CityScape Phoenix is a high-rise mixed-use development in Downtown Phoenix consisting of residential, retail, office, and hotel components. The development covers three city blocks in the heart of Downtown Phoenix and is located between First Avenue and First Street to the west and east, and between Washington and Jefferson streets to the north and south. A portion of the development was built on the land formerly occupied by Patriots Square Park through a redevelopment agreement with the City of Phoenix. It is centrally located in the heart of Downtown Phoenix, within walking distance of Mortgage Matchup Center, Chase Field, Arizona Financial Theatre, the Orpheum Theatre and the Phoenix Convention Center.

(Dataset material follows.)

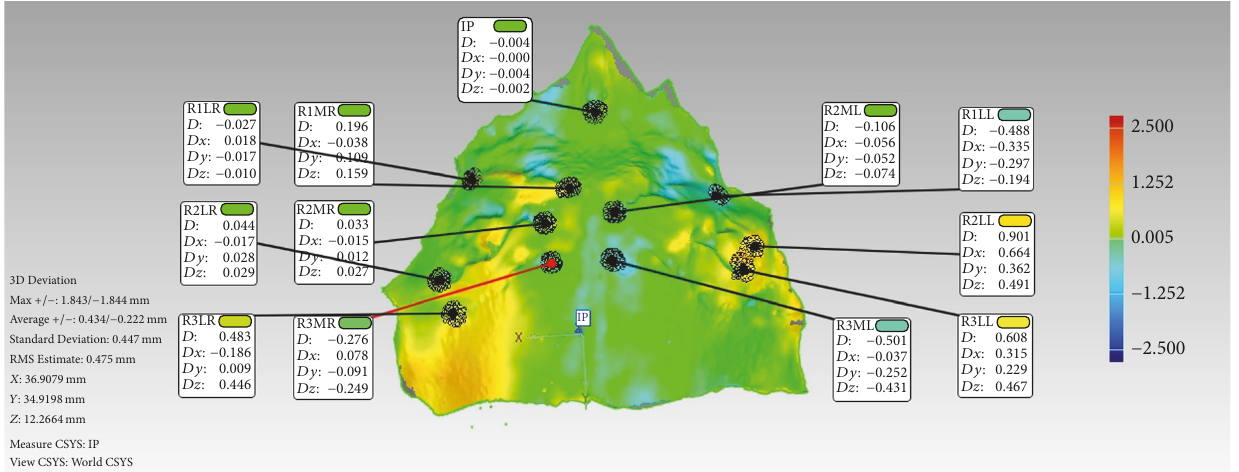
Figure 5: Annotation view with selected medial and lateral points of the palatal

CityScape hosts a number of major events throughout the year, including the CitySkate Outdoor Holiday Ice Rink in the winter, the starting line for the P.F. Chang's Rock n’ Roll Arizona Marathon, the main stage for the Viva PHX Music Festival, and more.

==Alliance Bank Tower==
Phase I of the development consists of a 27-story Class A office tower. The tower houses a number of corporate offices and law firms, including major tenants Western Alliance Bank and UnitedHealth Group#UnitedHealthcare.

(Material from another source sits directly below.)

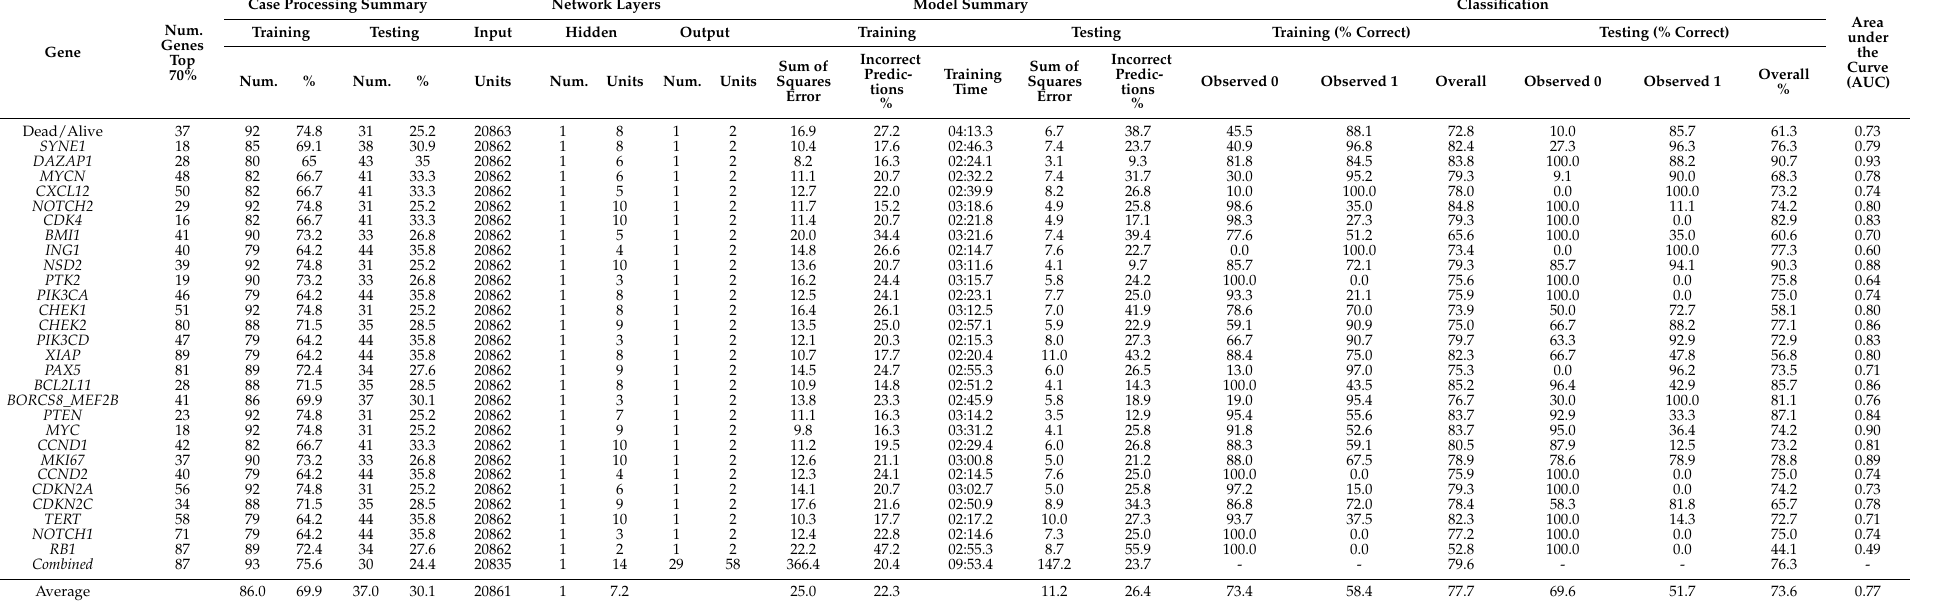
Table A2. Radial Basis Function Neural Network Analysis of Mantle Cell Lymphoma (Method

==Hotel/residential tower==
The adjacent high-rise tower has a dual purpose. The first 10 floors of the tower houses the 242-room boutique Kimpton's Hotel Palomar Phoenix. Hotel Palomar opened in July 2012. Floors 11 through 24 house the CityScape Residences. The Residences offer 224 luxury apartments with penthouse units gracing the top floors.

==Retail==
CityScape has over a dozen restaurants, bars, or other food shops. There are also a small number of entertainment, fitness, and other retail outlets.

==Parking and transportation==
In addition to street parking, CityScape offers two underground garages, one under the office tower and one beneath the retail (west) block, and valet parking.

CityScape is located on the Valley Metro Rail with stops located at the intersections of Washington Street and Central Avenue, as well as Jefferson and first Avenue.

==Awards==
In February 2012, CityScape received a DREAMR Award. The Downtown Phoenix Partnership honored people, projects and businesses that are helping revitalize Downtown Phoenix.

CityScape Phase I won a Best of 2010 award in the Office category of the Southwest Contractor’s annual awards competition.